START GIVEN RECORDS

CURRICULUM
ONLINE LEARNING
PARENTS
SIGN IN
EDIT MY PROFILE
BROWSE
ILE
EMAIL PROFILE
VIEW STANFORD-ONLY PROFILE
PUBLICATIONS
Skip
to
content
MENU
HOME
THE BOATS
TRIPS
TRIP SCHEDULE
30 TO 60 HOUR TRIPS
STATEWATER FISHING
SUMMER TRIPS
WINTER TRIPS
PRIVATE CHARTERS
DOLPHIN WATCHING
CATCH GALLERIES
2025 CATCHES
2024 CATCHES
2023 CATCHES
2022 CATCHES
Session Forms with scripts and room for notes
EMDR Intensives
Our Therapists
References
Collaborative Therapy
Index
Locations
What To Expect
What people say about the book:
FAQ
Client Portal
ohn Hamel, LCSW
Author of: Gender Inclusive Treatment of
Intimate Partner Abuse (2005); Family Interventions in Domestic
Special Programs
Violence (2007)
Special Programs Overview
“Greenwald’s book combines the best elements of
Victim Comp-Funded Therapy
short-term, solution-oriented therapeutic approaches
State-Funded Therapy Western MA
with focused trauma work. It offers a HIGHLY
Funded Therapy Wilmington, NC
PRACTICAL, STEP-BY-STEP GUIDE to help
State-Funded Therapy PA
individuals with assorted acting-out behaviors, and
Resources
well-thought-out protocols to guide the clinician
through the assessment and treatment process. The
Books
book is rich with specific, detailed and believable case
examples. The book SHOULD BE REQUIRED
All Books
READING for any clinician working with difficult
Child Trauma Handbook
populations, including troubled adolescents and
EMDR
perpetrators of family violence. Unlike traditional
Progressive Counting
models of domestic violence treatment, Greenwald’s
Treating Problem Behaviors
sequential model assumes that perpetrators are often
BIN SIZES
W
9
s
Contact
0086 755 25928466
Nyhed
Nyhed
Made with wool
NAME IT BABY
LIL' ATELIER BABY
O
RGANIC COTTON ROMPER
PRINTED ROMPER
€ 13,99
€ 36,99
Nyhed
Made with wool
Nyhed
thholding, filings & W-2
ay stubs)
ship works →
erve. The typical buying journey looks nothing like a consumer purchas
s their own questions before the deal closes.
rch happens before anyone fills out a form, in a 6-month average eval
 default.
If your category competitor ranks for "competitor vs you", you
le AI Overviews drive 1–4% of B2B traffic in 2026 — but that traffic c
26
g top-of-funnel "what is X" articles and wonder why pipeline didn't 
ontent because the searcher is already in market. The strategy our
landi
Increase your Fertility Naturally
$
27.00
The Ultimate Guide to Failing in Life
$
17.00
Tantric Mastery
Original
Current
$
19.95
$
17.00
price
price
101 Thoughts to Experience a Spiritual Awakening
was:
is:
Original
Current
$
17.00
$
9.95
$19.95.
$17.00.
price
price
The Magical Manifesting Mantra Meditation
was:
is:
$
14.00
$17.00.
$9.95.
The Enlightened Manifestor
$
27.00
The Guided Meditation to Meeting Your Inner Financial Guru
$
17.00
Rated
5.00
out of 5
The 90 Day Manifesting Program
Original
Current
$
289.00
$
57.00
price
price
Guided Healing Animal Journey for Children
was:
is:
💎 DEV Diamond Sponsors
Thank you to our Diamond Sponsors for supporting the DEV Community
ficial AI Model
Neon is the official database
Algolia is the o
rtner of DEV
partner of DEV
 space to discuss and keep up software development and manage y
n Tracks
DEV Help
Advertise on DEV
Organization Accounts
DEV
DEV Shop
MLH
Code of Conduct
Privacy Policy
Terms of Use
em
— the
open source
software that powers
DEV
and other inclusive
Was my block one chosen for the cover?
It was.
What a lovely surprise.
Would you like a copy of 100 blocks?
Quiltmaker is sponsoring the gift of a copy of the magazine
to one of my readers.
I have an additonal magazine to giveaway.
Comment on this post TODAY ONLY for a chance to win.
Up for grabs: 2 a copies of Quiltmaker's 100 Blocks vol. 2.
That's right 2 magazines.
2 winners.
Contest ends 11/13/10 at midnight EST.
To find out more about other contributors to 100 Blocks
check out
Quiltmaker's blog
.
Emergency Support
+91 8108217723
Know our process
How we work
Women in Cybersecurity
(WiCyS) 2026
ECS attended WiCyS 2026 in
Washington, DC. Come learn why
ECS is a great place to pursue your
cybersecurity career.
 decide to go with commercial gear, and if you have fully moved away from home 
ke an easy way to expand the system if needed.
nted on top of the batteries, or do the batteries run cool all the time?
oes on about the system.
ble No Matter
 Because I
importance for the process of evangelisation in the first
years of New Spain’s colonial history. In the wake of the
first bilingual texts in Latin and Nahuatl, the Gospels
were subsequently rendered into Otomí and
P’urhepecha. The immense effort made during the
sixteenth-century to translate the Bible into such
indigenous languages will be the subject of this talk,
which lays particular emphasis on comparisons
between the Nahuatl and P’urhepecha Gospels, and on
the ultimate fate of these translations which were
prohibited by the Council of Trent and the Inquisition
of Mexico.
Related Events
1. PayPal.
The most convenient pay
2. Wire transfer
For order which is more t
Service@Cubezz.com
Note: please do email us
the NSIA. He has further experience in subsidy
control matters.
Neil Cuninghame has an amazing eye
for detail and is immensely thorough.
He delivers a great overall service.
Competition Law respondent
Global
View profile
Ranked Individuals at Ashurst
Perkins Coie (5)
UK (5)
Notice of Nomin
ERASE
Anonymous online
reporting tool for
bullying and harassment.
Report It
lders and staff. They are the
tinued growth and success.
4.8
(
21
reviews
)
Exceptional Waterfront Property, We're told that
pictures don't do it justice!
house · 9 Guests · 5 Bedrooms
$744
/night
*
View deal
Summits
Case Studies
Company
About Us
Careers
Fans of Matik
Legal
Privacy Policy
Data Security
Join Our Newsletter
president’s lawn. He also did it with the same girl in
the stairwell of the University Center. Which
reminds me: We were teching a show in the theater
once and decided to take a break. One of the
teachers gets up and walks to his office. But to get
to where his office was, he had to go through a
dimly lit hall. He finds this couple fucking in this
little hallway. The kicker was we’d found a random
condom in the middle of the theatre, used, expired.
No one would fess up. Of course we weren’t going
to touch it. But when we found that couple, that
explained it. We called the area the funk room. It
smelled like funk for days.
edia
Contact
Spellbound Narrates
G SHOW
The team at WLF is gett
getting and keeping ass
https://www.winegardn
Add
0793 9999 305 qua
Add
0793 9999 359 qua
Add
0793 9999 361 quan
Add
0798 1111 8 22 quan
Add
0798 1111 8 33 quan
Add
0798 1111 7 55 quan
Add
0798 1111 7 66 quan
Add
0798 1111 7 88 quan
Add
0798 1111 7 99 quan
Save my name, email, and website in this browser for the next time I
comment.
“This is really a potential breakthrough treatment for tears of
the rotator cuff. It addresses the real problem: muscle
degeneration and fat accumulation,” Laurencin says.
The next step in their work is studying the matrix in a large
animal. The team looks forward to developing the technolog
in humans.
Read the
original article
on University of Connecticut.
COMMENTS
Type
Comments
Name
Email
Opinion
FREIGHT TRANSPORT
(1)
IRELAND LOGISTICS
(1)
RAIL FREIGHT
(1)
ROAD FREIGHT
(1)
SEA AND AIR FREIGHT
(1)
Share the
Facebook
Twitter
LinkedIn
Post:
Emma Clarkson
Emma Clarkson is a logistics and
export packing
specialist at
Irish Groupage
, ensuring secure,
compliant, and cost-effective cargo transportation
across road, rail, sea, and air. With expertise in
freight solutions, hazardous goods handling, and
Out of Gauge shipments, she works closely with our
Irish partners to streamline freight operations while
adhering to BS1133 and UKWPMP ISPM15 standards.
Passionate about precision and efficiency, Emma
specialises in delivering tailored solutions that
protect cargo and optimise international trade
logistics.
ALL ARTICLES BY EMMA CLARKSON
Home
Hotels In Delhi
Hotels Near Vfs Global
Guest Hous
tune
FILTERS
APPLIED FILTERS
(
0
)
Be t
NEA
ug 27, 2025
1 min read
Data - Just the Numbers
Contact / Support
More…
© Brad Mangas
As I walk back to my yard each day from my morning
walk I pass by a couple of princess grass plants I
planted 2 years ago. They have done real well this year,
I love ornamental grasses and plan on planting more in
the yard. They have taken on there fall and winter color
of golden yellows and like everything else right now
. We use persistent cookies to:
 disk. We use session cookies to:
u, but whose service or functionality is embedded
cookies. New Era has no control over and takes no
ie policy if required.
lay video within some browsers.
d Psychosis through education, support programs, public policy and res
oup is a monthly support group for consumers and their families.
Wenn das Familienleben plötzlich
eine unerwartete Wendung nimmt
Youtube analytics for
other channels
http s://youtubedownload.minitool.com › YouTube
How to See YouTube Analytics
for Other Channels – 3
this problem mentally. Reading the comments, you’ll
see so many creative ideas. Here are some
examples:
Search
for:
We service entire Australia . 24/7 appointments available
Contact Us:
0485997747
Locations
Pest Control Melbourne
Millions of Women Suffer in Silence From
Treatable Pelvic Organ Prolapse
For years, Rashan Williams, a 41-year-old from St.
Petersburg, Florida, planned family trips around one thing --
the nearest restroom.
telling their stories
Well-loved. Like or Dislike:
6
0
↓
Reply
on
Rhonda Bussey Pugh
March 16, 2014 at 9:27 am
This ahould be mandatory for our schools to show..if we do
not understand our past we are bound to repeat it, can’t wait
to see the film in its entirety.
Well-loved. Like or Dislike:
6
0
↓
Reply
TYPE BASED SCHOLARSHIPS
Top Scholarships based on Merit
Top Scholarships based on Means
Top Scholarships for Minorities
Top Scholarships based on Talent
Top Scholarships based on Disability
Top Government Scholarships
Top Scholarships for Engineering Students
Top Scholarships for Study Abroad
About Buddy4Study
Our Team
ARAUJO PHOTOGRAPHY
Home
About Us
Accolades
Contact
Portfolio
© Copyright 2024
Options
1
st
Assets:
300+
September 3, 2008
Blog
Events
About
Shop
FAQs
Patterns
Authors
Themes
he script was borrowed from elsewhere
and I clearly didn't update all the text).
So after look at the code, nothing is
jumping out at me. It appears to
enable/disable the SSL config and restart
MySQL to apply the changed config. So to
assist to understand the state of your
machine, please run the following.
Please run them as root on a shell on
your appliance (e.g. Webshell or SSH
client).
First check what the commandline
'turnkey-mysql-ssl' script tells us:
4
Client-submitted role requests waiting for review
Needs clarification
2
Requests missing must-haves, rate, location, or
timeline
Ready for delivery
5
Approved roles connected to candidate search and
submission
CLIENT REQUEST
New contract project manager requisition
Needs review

END GIVEN RECORDS

__BRIEF__: Tally each line in the data that holds the word "funk"; write only the total.

__ANSWER BOX__: 2